Énoncé 1 | Modifiez la partie du passage sur les tests d'Eysenck qui s'ouvre sur les mots « Si l’on préfère, et » et se clôt sur « certains communistes (Anglais.) ». Redonnez-la en remplaçant « diagramme » par « graphique ».
Énoncé 2 | Reprenez le passage sur les tests d'Eysenck là où il s'arrête, et poursuivez-en la rédaction.

Passage à lire |
────────────────

Jusqu’ici, nous n’avons que des hypothèses et des mots. Il s’agit maintenant de savoir si ces hypothèses sont confirmées par l’expérience, et donc si les mots veulent dire quelque chose.
Pour cela, Eysenck et ses élèves ont établi empiriquement une batterie de tests comportant soixante questions auxquelles on peut faire cinq réponses différentes (je laisse au lecteur le soin de calculer la typologie que l’on peut tirer de la combinaison de 60 x 5 = 300 éléments en permutation circulaire). Ces tests aboutissent à un double classement numérique : en progressistes-conservateurs et en durs-mous.
Si l’on préfère, et c’est d’ailleurs ainsi que les résultats sont représentés dans le livre d’Eysenck (c), chaque personne testée est finalement représentée par un point sur un diagramme où l’opinion politique est représentée en abcissses et la « dureté » en ordonnées. Ce diagramme est très parlant à l’esprit. On y voit par exemple que certains conservateurs sont du même côté de l’axe des y que certains fascistes, mais que certains autres y sont du même côté que certains communistes (Anglais.)
La première question que l’on se pose en face d’une telle construction, c’est celle de sa valeur scientifique.
Et il n’y a qu’une façon de répondre à cette question : c’est de faire l’expérience, puis de la faire refaire dans d’autres circonstances, sur d’autres sujets, par d’autres expérimentateurs. On voit alors si les résultats sont convergents. Il semble qu’ils le soient, car l’expérience a été faite en Angleterre, en Amérique, en Allemagne, en Suède, en France, et avec des résultats qui se confirment.

────────────────

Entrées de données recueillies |

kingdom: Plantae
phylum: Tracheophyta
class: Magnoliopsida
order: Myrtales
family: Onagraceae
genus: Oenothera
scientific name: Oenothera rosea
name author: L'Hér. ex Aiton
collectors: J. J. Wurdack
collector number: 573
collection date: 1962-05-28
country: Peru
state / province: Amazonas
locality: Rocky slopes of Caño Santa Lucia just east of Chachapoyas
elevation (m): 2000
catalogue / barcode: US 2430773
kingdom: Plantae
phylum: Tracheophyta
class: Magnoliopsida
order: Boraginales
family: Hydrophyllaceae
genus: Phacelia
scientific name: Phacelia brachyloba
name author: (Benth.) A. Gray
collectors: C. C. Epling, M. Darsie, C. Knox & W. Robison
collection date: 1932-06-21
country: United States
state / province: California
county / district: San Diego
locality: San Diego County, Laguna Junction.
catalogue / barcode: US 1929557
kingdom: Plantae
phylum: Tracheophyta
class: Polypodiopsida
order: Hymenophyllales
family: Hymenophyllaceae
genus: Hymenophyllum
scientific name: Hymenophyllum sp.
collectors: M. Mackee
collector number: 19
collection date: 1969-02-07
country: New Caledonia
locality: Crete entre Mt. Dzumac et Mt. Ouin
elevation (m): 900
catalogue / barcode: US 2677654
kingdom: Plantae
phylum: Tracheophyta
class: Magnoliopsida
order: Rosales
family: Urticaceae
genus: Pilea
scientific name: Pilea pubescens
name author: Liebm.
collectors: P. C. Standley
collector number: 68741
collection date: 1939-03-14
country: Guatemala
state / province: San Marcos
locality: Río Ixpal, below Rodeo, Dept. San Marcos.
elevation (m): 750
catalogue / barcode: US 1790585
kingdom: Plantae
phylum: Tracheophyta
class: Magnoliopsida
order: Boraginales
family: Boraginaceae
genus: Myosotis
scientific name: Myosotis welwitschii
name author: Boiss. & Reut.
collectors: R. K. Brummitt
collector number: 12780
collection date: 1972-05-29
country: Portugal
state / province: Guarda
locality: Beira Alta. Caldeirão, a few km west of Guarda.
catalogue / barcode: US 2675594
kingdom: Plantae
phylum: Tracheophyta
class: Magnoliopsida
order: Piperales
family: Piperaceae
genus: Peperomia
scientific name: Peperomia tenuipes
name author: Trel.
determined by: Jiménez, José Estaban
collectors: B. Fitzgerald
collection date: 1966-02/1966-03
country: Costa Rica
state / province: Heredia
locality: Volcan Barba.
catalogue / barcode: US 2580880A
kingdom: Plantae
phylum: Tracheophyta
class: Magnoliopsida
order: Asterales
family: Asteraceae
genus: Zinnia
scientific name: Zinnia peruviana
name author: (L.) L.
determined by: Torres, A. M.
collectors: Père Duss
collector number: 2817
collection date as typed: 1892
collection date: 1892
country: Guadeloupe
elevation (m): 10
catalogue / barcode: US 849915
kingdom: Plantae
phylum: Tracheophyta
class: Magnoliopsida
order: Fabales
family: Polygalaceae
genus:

────────────────

Résultat 1 |
Si l’on préfère, et c’est d’ailleurs ainsi que les résultats sont représentés dans le livre d’Eysenck (c), chaque personne testée est finalement représentée par un point sur un graphique où l’opinion politique est représentée en abcissses et la « dureté » en ordonnées. Ce graphique est très parlant à l’esprit. On y voit par exemple que certains conservateurs sont du même côté de l’axe des y que certains fascistes, mais que certains autres y sont du même côté que certains communistes (Anglais.)

Résultat 2 |
Les Gaulois dans la plaine
La deuxième question est celle de savoir à quoi cela sert.
Il y aurait beaucoup à dire là-dessus, mais je ne soulignerai qu’un point, qui concerne la France. Les résultats obtenus montrent que, chez le citoyen de notre pays, contrairement à ce qui se passe en Angleterre, il existe un penchant à se grouper entre durs et (séparément) entre mous, aussi fort que la motivation politique elle-même.
En France, les conservateurs durs, par exemple, ne supportent pas la cohabitation avec les conservateurs mous au sein d’un même parti : ils font donc scission et créent un parti conservateur dur [3]. Le diagramme d’Eysenck explique donc l’éternelle tendance du Gaulois aux querelles intestines : elle est un effet de son extraversion. Paradoxalement, c’est le goût du Français pour les rapports sociaux qui en fait un asocial. Je ne sais si un résultat si paradoxal aurait pu être atteint par d’autres voies que la longue démarche de la psychologie statistique. Il me semble qu’on peut en douter. Il me semble aussi que ceux qui font profession de diriger la cité auraient intérêt à connaître un peu les travaux des psychologues.
Aimé MICHEL
(a) H.J. Eysenck : The Psychology of Politics (Londres 1954). Sense and nonsense in Psychology (Londres 1966).
(b) O. Whittaken : Introduction to Psychology (Philadelphie 1970), p. 460.
(c) Eysenck 1966, p. 281.
Notes de Jean-Pierre Rospars
(*) Chronique n° 113 parue initialement dans France Catholique – N° 1348 – 13 octobre 1972.